◆ **GOAL OF THE EXERCISE**: Reproduce the entries beneath exactly, without their images.

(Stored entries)
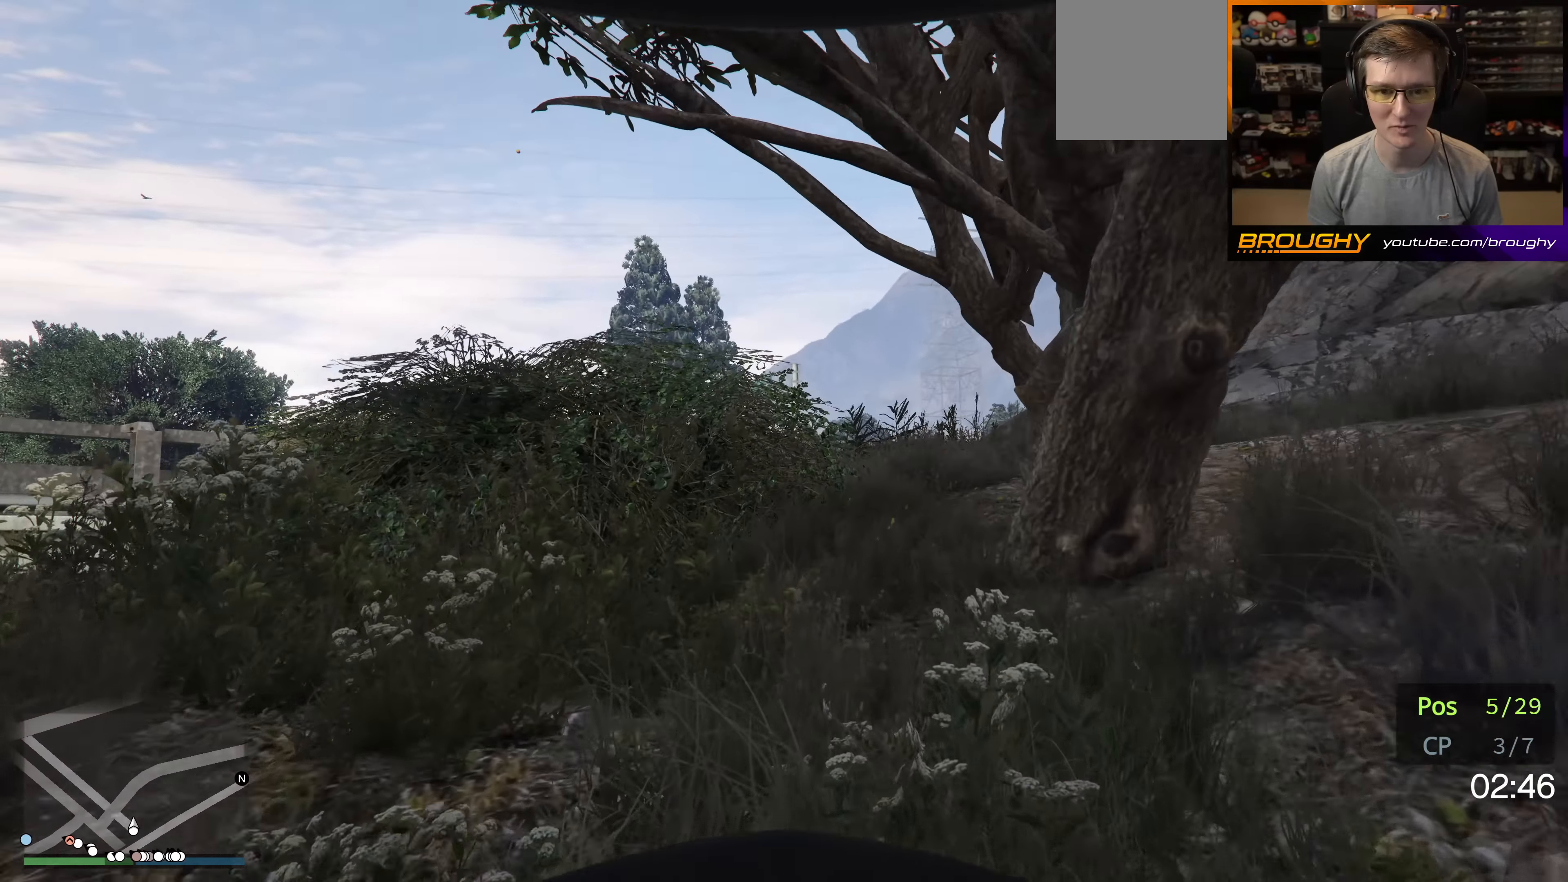
{"buttons": ["A"], "left_stick": "up", "right_stick": "center", "events": []}
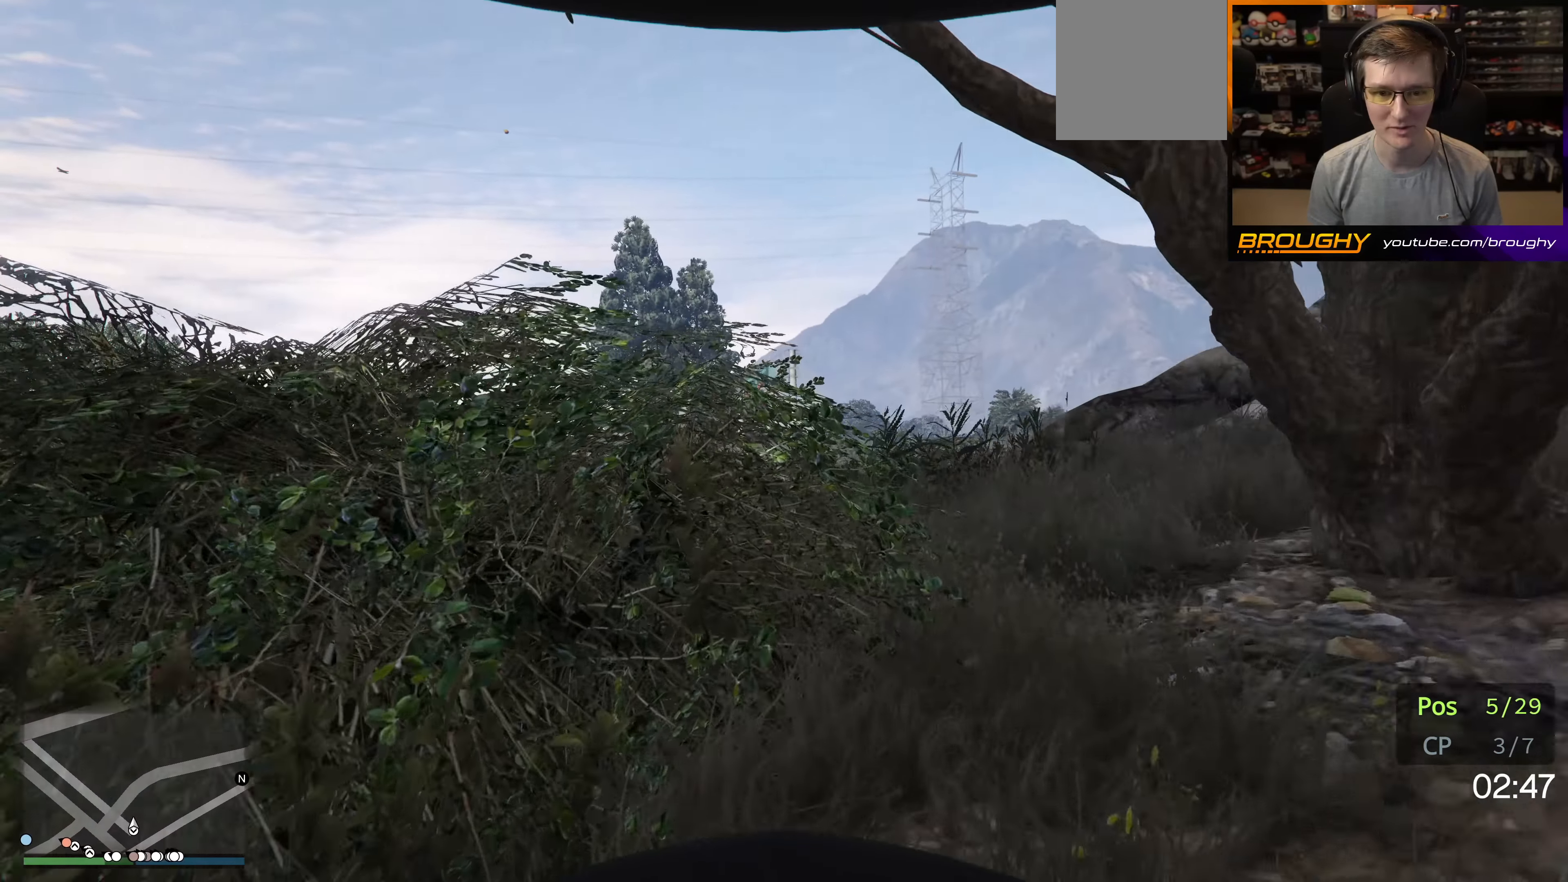
{"buttons": ["A"], "left_stick": "up", "right_stick": "center", "events": []}
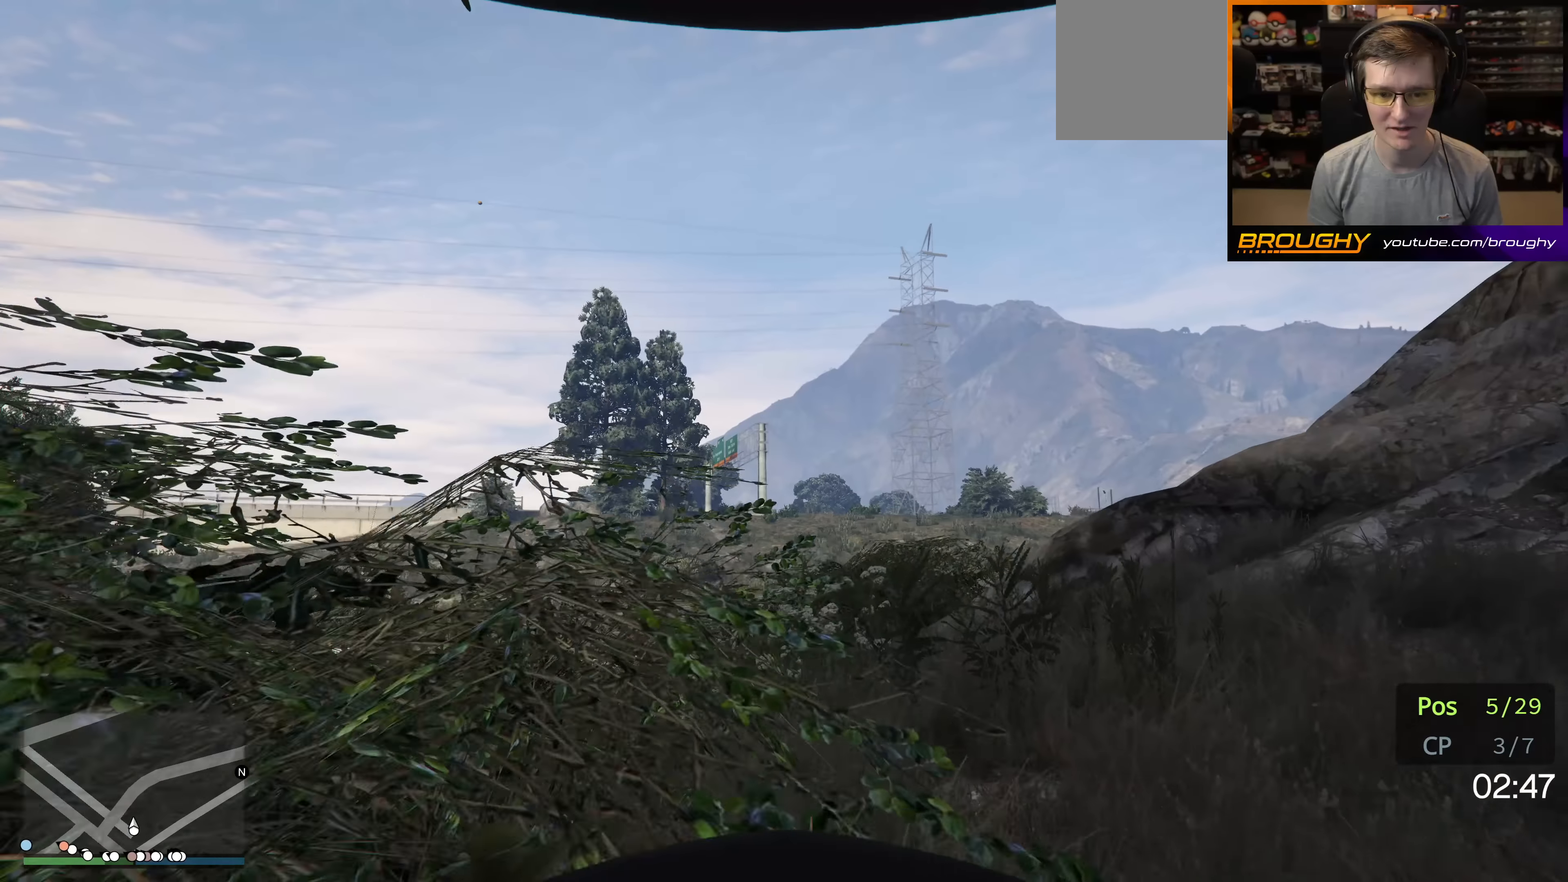
{"buttons": ["A"], "left_stick": "up", "right_stick": "center", "events": []}
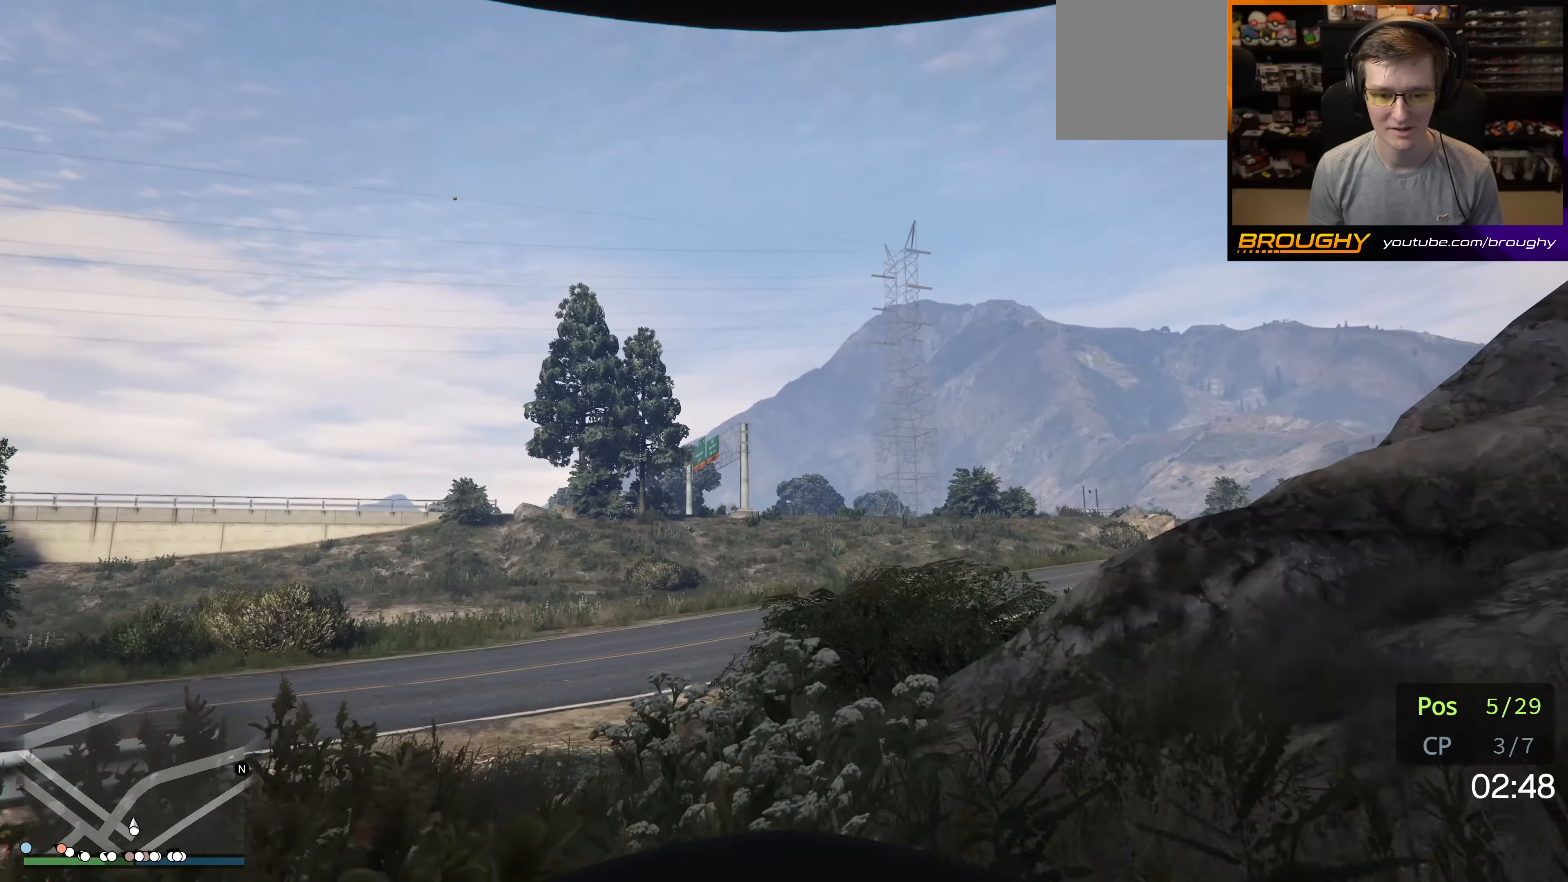
{"buttons": ["A"], "left_stick": "up", "right_stick": "center", "events": [[33, "left_stick", "up-left"], [266, "left_stick", "up"]]}
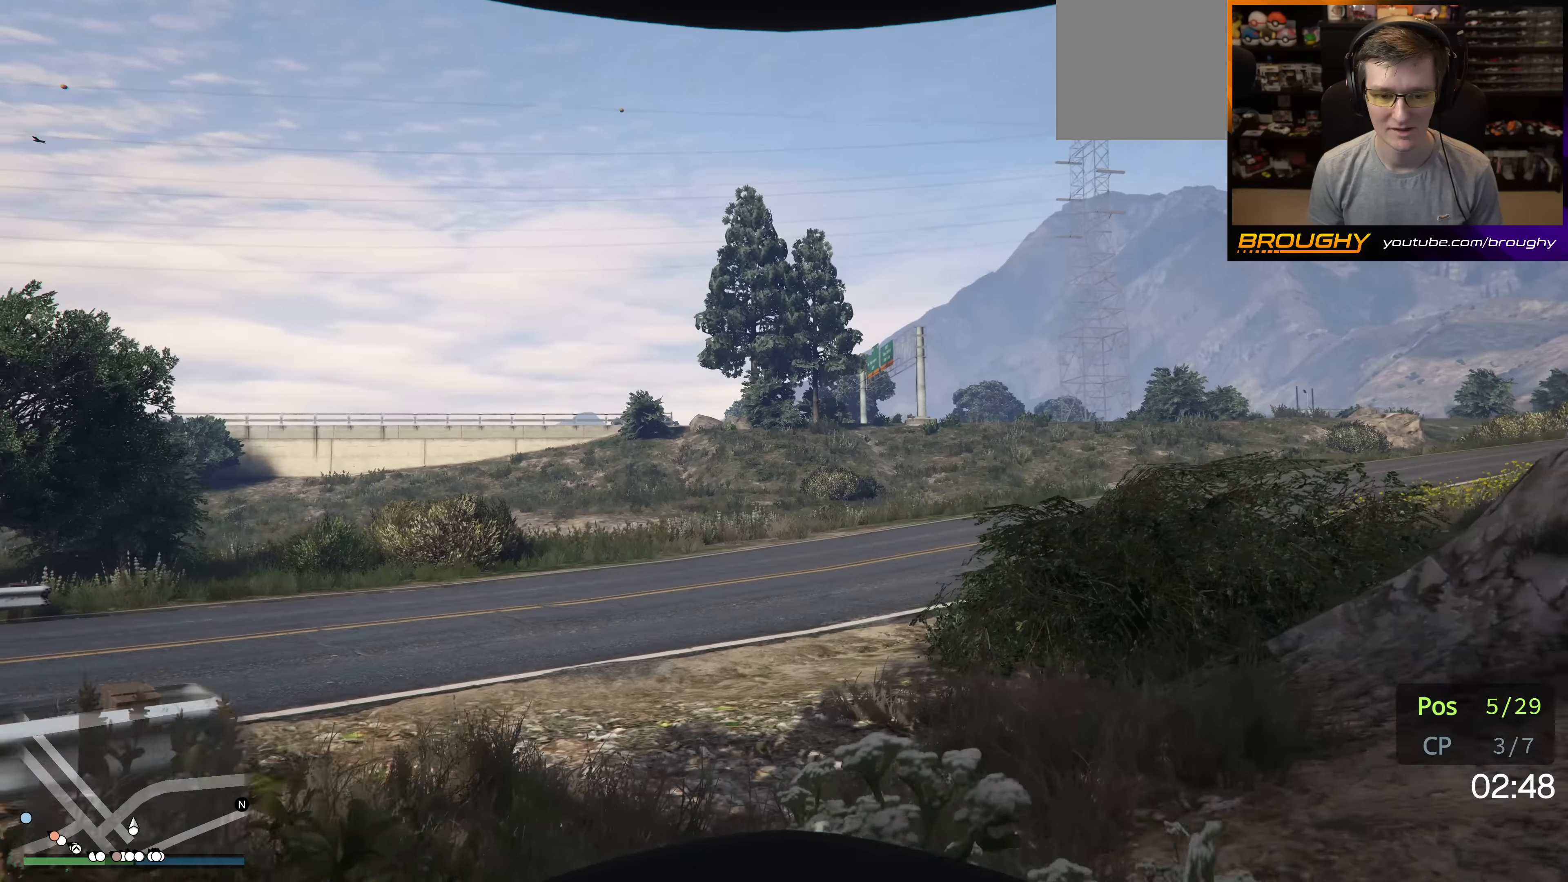
{"buttons": ["A"], "left_stick": "up", "right_stick": "center", "events": []}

◆ **RESPONSE FOR THIS EXERCISE**:
{"buttons": ["A"], "left_stick": "up", "right_stick": "center", "events": []}
{"buttons": ["A"], "left_stick": "up", "right_stick": "center", "events": []}
{"buttons": ["A"], "left_stick": "up", "right_stick": "center", "events": []}
{"buttons": ["A"], "left_stick": "up", "right_stick": "center", "events": [[33, "left_stick", "up-left"], [266, "left_stick", "up"]]}
{"buttons": ["A"], "left_stick": "up", "right_stick": "center", "events": []}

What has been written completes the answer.